July 02, 2006

Ten Birds: American Robin

That's right, the robin, that unremarked bird of city lawns, parks, and golf courses. There is nothing special about robins, of course. You're out birding, you hear the sound of wings. You turn, look, and you say, "It's just a robin." (Photo: National Park Service)

If the male were a human, he would be some guy in a warm-up suit filling the gas tank of his minivan at a convenience store before going inside for an extra-large soda pop and some beef jerky. A Wal-Mart shopper.

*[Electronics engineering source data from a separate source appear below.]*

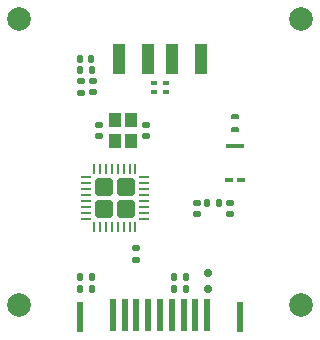
<source format=gbr>
%TF.GenerationSoftware,KiCad,Pcbnew,7.0.9*%
%TF.CreationDate,2024-04-04T21:50:02+13:00*%
%TF.ProjectId,panel,70616e65-6c2e-46b6-9963-61645f706362,rev?*%
%TF.SameCoordinates,Original*%
%TF.FileFunction,Paste,Bot*%
%TF.FilePolarity,Positive*%
%FSLAX46Y46*%
G04 Gerber Fmt 4.6, Leading zero omitted, Abs format (unit mm)*
G04 Created by KiCad (PCBNEW 7.0.9) date 2024-04-04 21:50:02*
%MOMM*%
%LPD*%
G01*
G04 APERTURE LIST*
G04 Aperture macros list*
%AMRoundRect*
0 Rectangle with rounded corners*
0 $1 Rounding radius*
0 $2 $3 $4 $5 $6 $7 $8 $9 X,Y pos of 4 corners*
0 Add a 4 corners polygon primitive as box body*
4,1,4,$2,$3,$4,$5,$6,$7,$8,$9,$2,$3,0*
0 Add four circle primitives for the rounded corners*
1,1,$1+$1,$2,$3*
1,1,$1+$1,$4,$5*
1,1,$1+$1,$6,$7*
1,1,$1+$1,$8,$9*
0 Add four rect primitives between the rounded corners*
20,1,$1+$1,$2,$3,$4,$5,0*
20,1,$1+$1,$4,$5,$6,$7,0*
20,1,$1+$1,$6,$7,$8,$9,0*
20,1,$1+$1,$8,$9,$2,$3,0*%
%AMOutline4P*
0 Free polygon, 4 corners , with rotation*
0 The origin of the aperture is its center*
0 number of corners: always 4*
0 $1 to $8 corner X, Y*
0 $9 Rotation angle, in degrees counterclockwise*
0 create outline with 4 corners*
4,1,4,$1,$2,$3,$4,$5,$6,$7,$8,$1,$2,$9*%
G04 Aperture macros list end*
%ADD10C,0.200000*%
%ADD11RoundRect,0.140000X-0.140000X-0.170000X0.140000X-0.170000X0.140000X0.170000X-0.140000X0.170000X0*%
%ADD12Outline4P,-0.175000X-0.325000X0.175000X-0.325000X0.175000X0.325000X-0.175000X0.325000X270.000000*%
%ADD13Outline4P,-0.175000X-0.800000X0.175000X-0.800000X0.175000X0.800000X-0.175000X0.800000X270.000000*%
%ADD14RoundRect,0.135000X0.185000X-0.135000X0.185000X0.135000X-0.185000X0.135000X-0.185000X-0.135000X0*%
%ADD15R,1.100000X2.500000*%
%ADD16RoundRect,0.140000X-0.170000X0.140000X-0.170000X-0.140000X0.170000X-0.140000X0.170000X0.140000X0*%
%ADD17R,0.500000X0.300000*%
%ADD18RoundRect,0.135000X0.135000X0.185000X-0.135000X0.185000X-0.135000X-0.185000X0.135000X-0.185000X0*%
%ADD19RoundRect,0.150000X0.200000X-0.150000X0.200000X0.150000X-0.200000X0.150000X-0.200000X-0.150000X0*%
%ADD20R,1.000000X1.150000*%
%ADD21RoundRect,0.135000X-0.185000X0.135000X-0.185000X-0.135000X0.185000X-0.135000X0.185000X0.135000X0*%
%ADD22RoundRect,0.135000X-0.135000X-0.185000X0.135000X-0.185000X0.135000X0.185000X-0.135000X0.185000X0*%
%ADD23RoundRect,0.250000X0.495000X0.495000X-0.495000X0.495000X-0.495000X-0.495000X0.495000X-0.495000X0*%
%ADD24RoundRect,0.062500X0.337500X0.062500X-0.337500X0.062500X-0.337500X-0.062500X0.337500X-0.062500X0*%
%ADD25RoundRect,0.062500X0.062500X0.337500X-0.062500X0.337500X-0.062500X-0.337500X0.062500X-0.337500X0*%
%ADD26RoundRect,0.147500X-0.147500X-0.172500X0.147500X-0.172500X0.147500X0.172500X-0.147500X0.172500X0*%
%ADD27RoundRect,0.140000X0.170000X-0.140000X0.170000X0.140000X-0.170000X0.140000X-0.170000X-0.140000X0*%
%ADD28R,0.500000X2.800000*%
%ADD29R,0.600000X2.600000*%
%ADD30C,2.000000*%
G04 APERTURE END LIST*
D10*
%TO.C,AE1*%
X154600000Y-30550000D02*
X155100000Y-30550000D01*
X155100000Y-30550000D02*
X155100000Y-30850000D01*
X155100000Y-30850000D02*
X154600000Y-30850000D01*
X154600000Y-30850000D02*
X154600000Y-30550000D01*
G36*
X154600000Y-30550000D02*
G01*
X155100000Y-30550000D01*
X155100000Y-30850000D01*
X154600000Y-30850000D01*
X154600000Y-30550000D01*
G37*
X154600000Y-31650000D02*
X155100000Y-31650000D01*
X155100000Y-31650000D02*
X155100000Y-31950000D01*
X155100000Y-31950000D02*
X154600000Y-31950000D01*
X154600000Y-31950000D02*
X154600000Y-31650000D01*
G36*
X154600000Y-31650000D02*
G01*
X155100000Y-31650000D01*
X155100000Y-31950000D01*
X154600000Y-31950000D01*
X154600000Y-31650000D01*
G37*
%TD*%
D11*
%TO.C,C1*%
X141720000Y-25850000D03*
X142680000Y-25850000D03*
%TD*%
D12*
%TO.C,AE1*%
X154375000Y-36125000D03*
D13*
X154850000Y-33175000D03*
D12*
X155325000Y-36125000D03*
%TD*%
D14*
%TO.C,R9*%
X146500000Y-42860000D03*
X146500000Y-41840000D03*
%TD*%
D15*
%TO.C,J1*%
X152000000Y-25850000D03*
X149500000Y-25850000D03*
X147500000Y-25850000D03*
X145000000Y-25850000D03*
%TD*%
D16*
%TO.C,C14*%
X154400000Y-38020000D03*
X154400000Y-38980000D03*
%TD*%
%TO.C,C7*%
X143350000Y-31420000D03*
X143350000Y-32380000D03*
%TD*%
%TO.C,C12*%
X151600000Y-38020000D03*
X151600000Y-38980000D03*
%TD*%
D17*
%TO.C,D7*%
X149000000Y-28600000D03*
X149000000Y-27900000D03*
%TD*%
D18*
%TO.C,R23*%
X150710000Y-44300000D03*
X149690000Y-44300000D03*
%TD*%
%TO.C,R22*%
X150710000Y-45300000D03*
X149690000Y-45300000D03*
%TD*%
D19*
%TO.C,D8*%
X152550000Y-43950000D03*
X152550000Y-45350000D03*
%TD*%
D17*
%TO.C,D6*%
X148000000Y-28600000D03*
X148000000Y-27900000D03*
%TD*%
D20*
%TO.C,Y1*%
X144650000Y-32775000D03*
X144650000Y-31025000D03*
X146050000Y-31025000D03*
X146050000Y-32775000D03*
%TD*%
D21*
%TO.C,R29*%
X141800000Y-27690000D03*
X141800000Y-28710000D03*
%TD*%
D22*
%TO.C,R20*%
X141690000Y-45300000D03*
X142710000Y-45300000D03*
%TD*%
%TO.C,R21*%
X141690000Y-44300000D03*
X142710000Y-44300000D03*
%TD*%
D16*
%TO.C,C21*%
X142800000Y-27720000D03*
X142800000Y-28680000D03*
%TD*%
D23*
%TO.C,U4*%
X145600000Y-38550000D03*
X145600000Y-36700000D03*
X143750000Y-38550000D03*
X143750000Y-36700000D03*
D24*
X147125000Y-35875000D03*
X147125000Y-36375000D03*
X147125000Y-36875000D03*
X147125000Y-37375000D03*
X147125000Y-37875000D03*
X147125000Y-38375000D03*
X147125000Y-38875000D03*
X147125000Y-39375000D03*
D25*
X146425000Y-40075000D03*
X145925000Y-40075000D03*
X145425000Y-40075000D03*
X144925000Y-40075000D03*
X144425000Y-40075000D03*
X143925000Y-40075000D03*
X143425000Y-40075000D03*
X142925000Y-40075000D03*
D24*
X142225000Y-39375000D03*
X142225000Y-38875000D03*
X142225000Y-38375000D03*
X142225000Y-37875000D03*
X142225000Y-37375000D03*
X142225000Y-36875000D03*
X142225000Y-36375000D03*
X142225000Y-35875000D03*
D25*
X142925000Y-35175000D03*
X143425000Y-35175000D03*
X143925000Y-35175000D03*
X144425000Y-35175000D03*
X144925000Y-35175000D03*
X145425000Y-35175000D03*
X145925000Y-35175000D03*
X146425000Y-35175000D03*
%TD*%
D26*
%TO.C,L3*%
X152515000Y-38050000D03*
X153485000Y-38050000D03*
%TD*%
D27*
%TO.C,C8*%
X147350000Y-32380000D03*
X147350000Y-31420000D03*
%TD*%
D18*
%TO.C,R27*%
X142710000Y-26800000D03*
X141690000Y-26800000D03*
%TD*%
D28*
%TO.C,J2*%
X144500000Y-47550000D03*
X145500000Y-47550000D03*
X146500000Y-47550000D03*
X147500000Y-47550000D03*
X148500000Y-47550000D03*
X149500000Y-47550000D03*
X150500000Y-47550000D03*
X151500000Y-47550000D03*
X152500000Y-47550000D03*
D29*
X141725000Y-47650000D03*
X155275000Y-47650000D03*
%TD*%
D30*
%TO.C,KiKit_TO_3*%
X136599000Y-46700000D03*
%TD*%
%TO.C,KiKit_TO_1*%
X136599000Y-22500000D03*
%TD*%
%TO.C,KiKit_TO_4*%
X160401000Y-46700000D03*
%TD*%
%TO.C,KiKit_TO_2*%
X160401000Y-22500000D03*
%TD*%
M02*

</source>
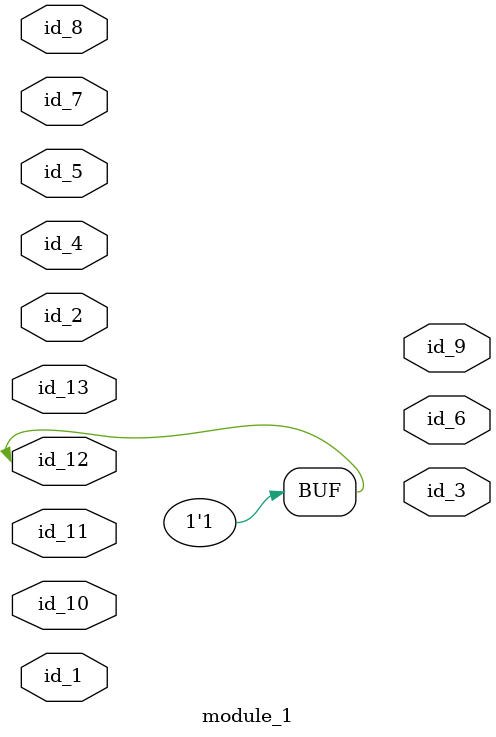
<source format=v>
module module_0 (
    id_1,
    id_2,
    id_3
);
  input wire id_3;
  output wire id_2;
  inout wire id_1;
  assign id_2 = id_3;
endmodule
module module_1 (
    id_1,
    id_2,
    id_3,
    id_4,
    id_5,
    id_6,
    id_7,
    id_8,
    id_9,
    id_10,
    id_11,
    id_12,
    id_13
);
  input wire id_13;
  inout wire id_12;
  input wire id_11;
  input wire id_10;
  output wire id_9;
  input wire id_8;
  input wire id_7;
  output wire id_6;
  input wire id_5;
  input wire id_4;
  output wire id_3;
  input wire id_2;
  input wire id_1;
  assign id_12 = 1;
  module_0 modCall_1 (
      id_12,
      id_12,
      id_8
  );
  wire id_14;
  wire id_15;
endmodule

</source>
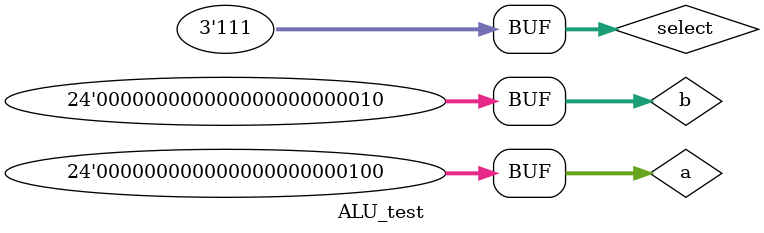
<source format=v>
`timescale 1ns / 1ps


module ALU_test;

	// Inputs
	reg [23:0] a;
	reg [23:0] b;
	reg [2:0] select;

	// Outputs
	wire [23:0] c;

	// Instantiate the Unit Under Test (UUT)
	ALU uut (
		.a(a), 
		.b(b), 
		.select(select), 
		.c(c)
	);

   initial begin
        // Initialize Inputs
        a = 4;
        b = 2;
        select = 0;
        #100;
		  
		  a = 4;
        b = 2;
        select = 1;
        #100;
		  
        a = 4;
        b = 2;
        select = 2;
        #100;
		  
		  a = 4;
        b = 2;
        select = 3;
        #100;
		  
		  a = 4;
        b = 2;
        select = 4;
        #100;
		  
        a = 4;
        b = 2;
        select = 5;
        #100;
		  
        a = 4;
        b = 2;
        select = 6;
        #100;
		  
        a = 4;
        b = 2;
        select = 7;
        #100;
		  

    end

endmodule


</source>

The robin was a game bird during the "shoot everything" days of the 19th and early 20th centuries. Southerners baked "robin pie," while the old Audobon Society magazine, Bird-Lore, ran a photo of "a thrush, a warbler, a cowbird, two woodpeckers and seventeen robins with the caption, 'Contents of an [immigrant] Italian hunter's game bag'." (Joseph Kastner, A World of Watchers.)

On June 29 I was resting in a small meadow surrounded by firs, just below timberline in the Sangre de Cristo Range of southern Colorado. There in the trees were robins. They are everywhere, all the time, where the grasses meet the trees--and sometimes in the deep woods too.

They are survivors--cheerful and hardy, gobbling juniper berries near my house and pulling up worms that survive the chemical sprays on the manicured grass of suburban office parks.

We have built a landscape that they like, and no matter how loud the freeway traffic is, they cut loose at sunrise on summer days and sing madly about how much they are enjoying it.